A soldier’s #1 job is to stay alive. If you die, you can’t accomplish the mission, and you weaken your team and put your buddies in danger.
Obviously Sheehan’s son, I forget his name at the moment, didn’t die on purpose, and he may well have have had no control over the circumstances that let to his death.
BUT.
In war, there are no excuses. You find a way to stay alive, whatever it takes — if you’re a good soldier. Sheehan’s son didn’t do that. He paid the price. but he als failed the mission and let down his buddies.
As a soldier, he was a failure. He was brave (maybe), but he was also incompetent.
So, really, how much exactly are we supposed to grieve over this guy? Isn’t a certain amount of disapproval in order for the guy — and by extension his mom, for making such a fuss over a person who was, in the last analysis, by definition a loser?
So shouldn’t Mrs. Sheenhan be showing a little more shame about the situation and maybe not wanting to get her son and his shortcoming splashed all over the media?
Something to consider, anyway.
I shouldn’t have stolen that from Andrew’s comment section, but I needed to get it out there. To start the meme. To provide the right with the argument they’ve been waiting for.
I’ve been thinking for a while that we might be seeing the beginning of a new trend in American politics — the anti-military right. Rush is calling marines “pukes,” veterans are being called cowards and fakers, disabled vets are mocked for not having the right wounds or getting them in the right way, GOP hags are wearing cute little “purple heart” bandaids on their cheeks. People are selling busts of the president using his lack of combat experience as a selling point saying outright that physical courage is no longer particularly worthy of conservative approbation. Being a veteran buys you no credibility and no respect in today’s Real Murika.

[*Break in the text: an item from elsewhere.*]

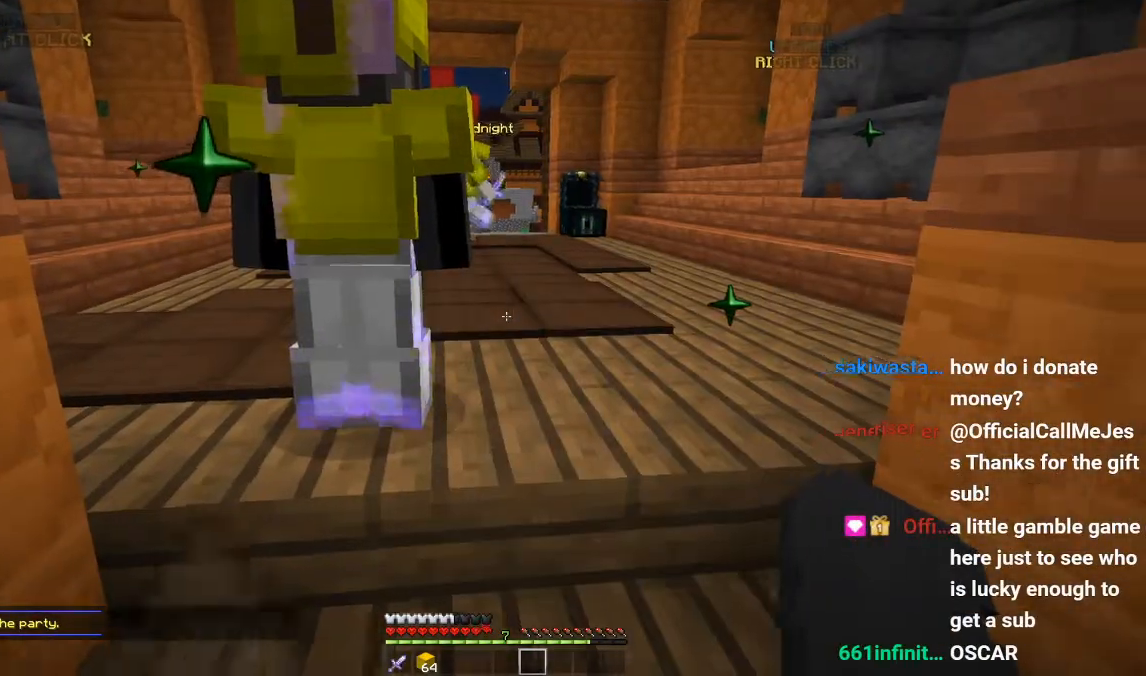
{"keys": [], "mouse": [], "events": []}
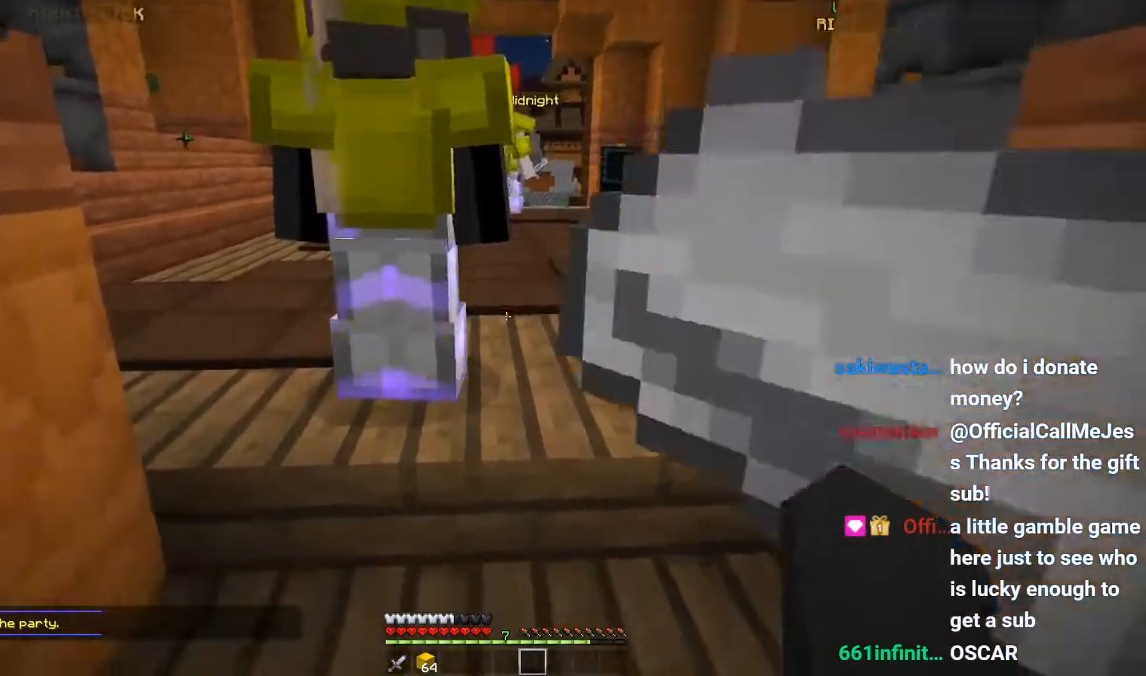
{"keys": ["d"], "mouse": ["left"], "events": [[234, "mouse_left", "down"], [484, "d", "down"]]}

This is how they transform Chickenhawkery into a badge of courage.
I suspect that what we are hearing (aside from the self-loathing fidgeting of those who loudly beat wardrums yet are too selfish to serve) is the distant rumblings of a massive rightwing frustration with the military’s inability to just “win” this damned thing so we can move on to our next country. It was supposed to be a cakewalk. They are reading things like this and seeing red:
Administration officials have all but given up any hope of militarily defeating the insurgents with U.S. forces, instead aiming only to train and equip enough Iraqi security forces to take over the fight themselves.
[…]
Top Pentagon officials have made no secret in recent weeks of their eagerness to begin withdrawing some troops to ease the strain of lengthy deployments. At the same time, military commanders have cautioned against expecting that Iraq’s new army and police forces will develop quickly enough to operate on their own within another year or two.
“It’s a race against time because by the end of this coming summer we can no longer sustain the presence we have now,” said retired Gen. Barry R. McCaffrey, who visited Iraq most recently in June and briefed Cheney, Rice and the Senate Foreign Relations Committee. “This thing, the wheels are coming off it.”
But none of this can’t be Dear Leader’s fault. He’s the man with the real courage.
Bush distanced himself from such predictions Thursday, pointing out that he, not the generals, would have the last word.
“The decision finally will be made by me — upon the recommendation of Gen. Casey, through [Defense] Secretary [Donald H.] Rumsfeld, to me,” Bush said.
Well thank god for that. None of those pukes over there know what they’re doing. It’s a blessing that our commander in chief, the man with the political courage to start wars for no reason and bankrupt the country, is in charge. All hail Dear Leader.
Update: Guys, I realize that this might be a parody — or it might not. Wingnuts are just this crazy these days. That’s why wrote the little thing about getting the meme out there and providing them with an argument. It’s that absurd.
The larger point, however, is not. The right is getting a little bit disresepctful toward the military these days. It’s not marching quite to their tune the yway they want it to — which is to kick ass and move on.